I'm working on counting all visitors that submitted postcode on our homepage. I came up with following query in legacy SQL:
SELECT fullVisitorId, visitStartTime
FROM TABLE_DATE_RANGE([ga_sessions_], TIMESTAMP('2017-01-29'), CURRENT_TIMESTAMP())
where hits.page.pagePath = '/broadband/'
and visitStartTime > 1483228800
and hits.type = 'EVENT'
and hits.eventInfo.eventCategory = 'Homepage'
and hits.eventInfo.eventAction = 'Submit Postcode';
I then wanted to convert it to standard SQL to use within CTE and came up with this one that doesn't seem right though.
SELECT fullVisitorId, visitStartTime
FROM ``ga_sessions_*``, UNNEST(hits) as h
where
_TABLE_SUFFIX > '2017-01-29'
AND h.page.pagePath = '/broadband/'
and visitStartTime > 1483228800
and h.type = 'EVENT'
and h.eventInfo.eventCategory = 'Homepage'
and h.eventInfo.eventAction = 'Submit Postcode';
The first one processes 327 MB and returns 4117 results, the second one processes 6.98 GB and returns 60745 results.
I've looked at the migration guide, but it didn't prove very helpful for me.
ga_sessions has standard schema of GA import into Bigquery.
It looks like difference is coming from the fact that with Standard SQL you are flattening the table on hits
when you CROSS JOIN UNNEST(hits)
in the FROM
clause, and therefore adding more rows to the result. More equivalent query would be:
#standardSQL
SELECT fullVisitorId, visitStartTime
FROM `ga_sessions_*`
where
_TABLE_SUFFIX > '20170129'
and visitStartTime > 1483228800
and EXISTS(
SELECT 1 FROM UNNEST(hits) h
WHERE h.type = 'EVENT'
and h.page.pagePath = '/broadband/'
and h.eventInfo.eventCategory = 'Homepage'
and h.eventInfo.eventAction = 'Submit Postcode');
What happened here is that as _TABLE_SUFFIX
is a string so when you do:
_TABLE_SUFFIX > '2017-01-29'
You will end up selecting way more tables then expected as string comparisons is different from number comparisons.

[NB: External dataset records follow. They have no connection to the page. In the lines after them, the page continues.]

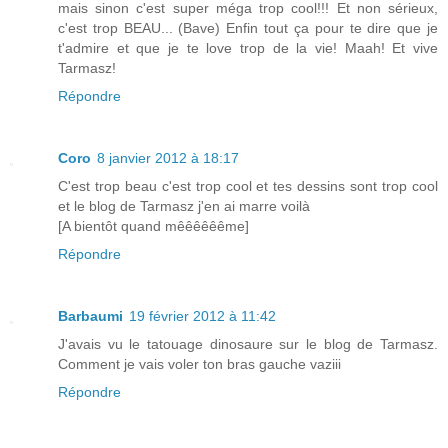
mais sinon c'est super méga trop cool!!! Et non sérieux,
c'est trop BEAU... (Bave) Enfin tout ça pour te dire que je
t'admire et que je te love trop de la vie! Maah! Et vive
Tarmasz!
Répondre
Coro
8 janvier 2012 à 18:17
C'est trop beau c'est trop cool et tes dessins sont trop cool
et le blog de Tarmasz j'en ai marre voilà
[A bientôt quand mêêêêêême]
Répondre
Barbaumi
19 février 2012 à 11:42
J'avais vu le tatouage dinosaure sur le blog de Tarmasz.
Comment je vais voler ton bras gauche vaziii
Répondre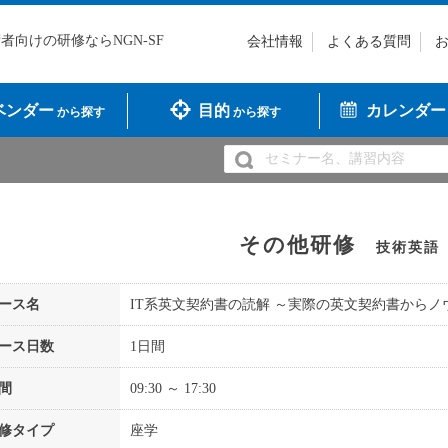
技術者向けの研修ならNGN-SF
会社情報
よくある質問
ベンダー
目的
カレンダー
から探す
から探す
その他研修
技術英語
ース名
IT系英文契約書の読解 ～実際の英文契約書から
ース日数
1日間
間
09:30 ～ 17:30
修タイプ
座学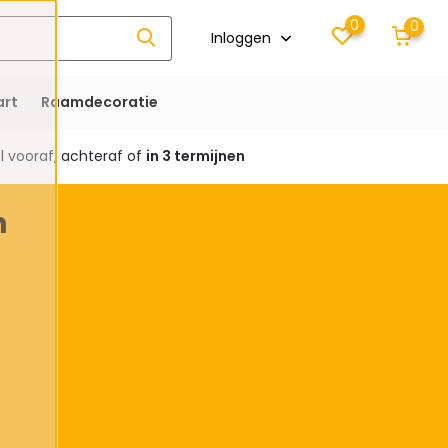
0
0
Inloggen
rt
Raamdecoratie
 vooraf, achteraf of
in 3 termijnen
n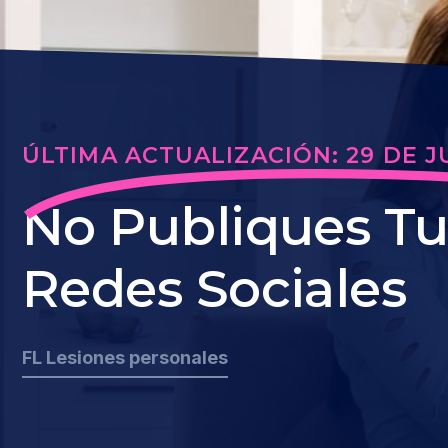
ÚLTIMA ACTUALIZACIÓN: 29 DE J
No Publiques Tu
Redes Sociales
FL Lesiones personales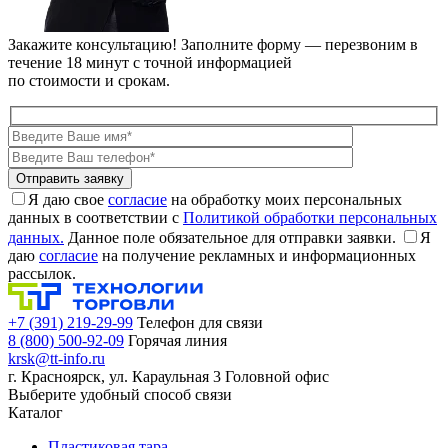
Закажите консультацию!
Заполните форму — перезвоним в
течение 18 минут с точной информацией
по стоимости и срокам.
Я даю свое
согласие
на обработку моих персональных
данных в соответствии с
Политикой обработки персональных
данных.
Данное поле обязательное для отправки заявки.
Я
даю
согласие
на получение рекламных и информационных
рассылок.
+7 (391) 219-29-99
Телефон для связи
8 (800) 500-92-09
Горячая линия
krsk@tt-info.ru
г. Красноярск, ул. Караульная 3
Головной офис
Выберите удобный способ связи
Каталог
Пластиковая тара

One possible way to fix that is by parsing the string to DATE
type:
SELECT fullVisitorId, visitStartTime
FROM `ga_sessions*`, UNNEST(hits) as h
where parse_date("%Y%m%d", regexp_extract(_table_suffix, r'.*_(.*)')) >= parse_date("%Y-%m-%d", '2017-01-29')
AND h.page.pagePath = '/broadband/'
and visitStartTime > 1483228800
and h.type = 'EVENT'
and h.eventInfo.eventCategory = 'Homepage'
and h.eventInfo.eventAction = 'Submit Postcode';
Where the parse_date operation first casts the string to DATE
and then the comparison is made.
Notice as well that I changed the wildcard selection to ga_sessions and then using the REGEX_EXTRACT
I consider only what comes after the "_" character. By doing so, you'll be able to select "intraday" tables as well.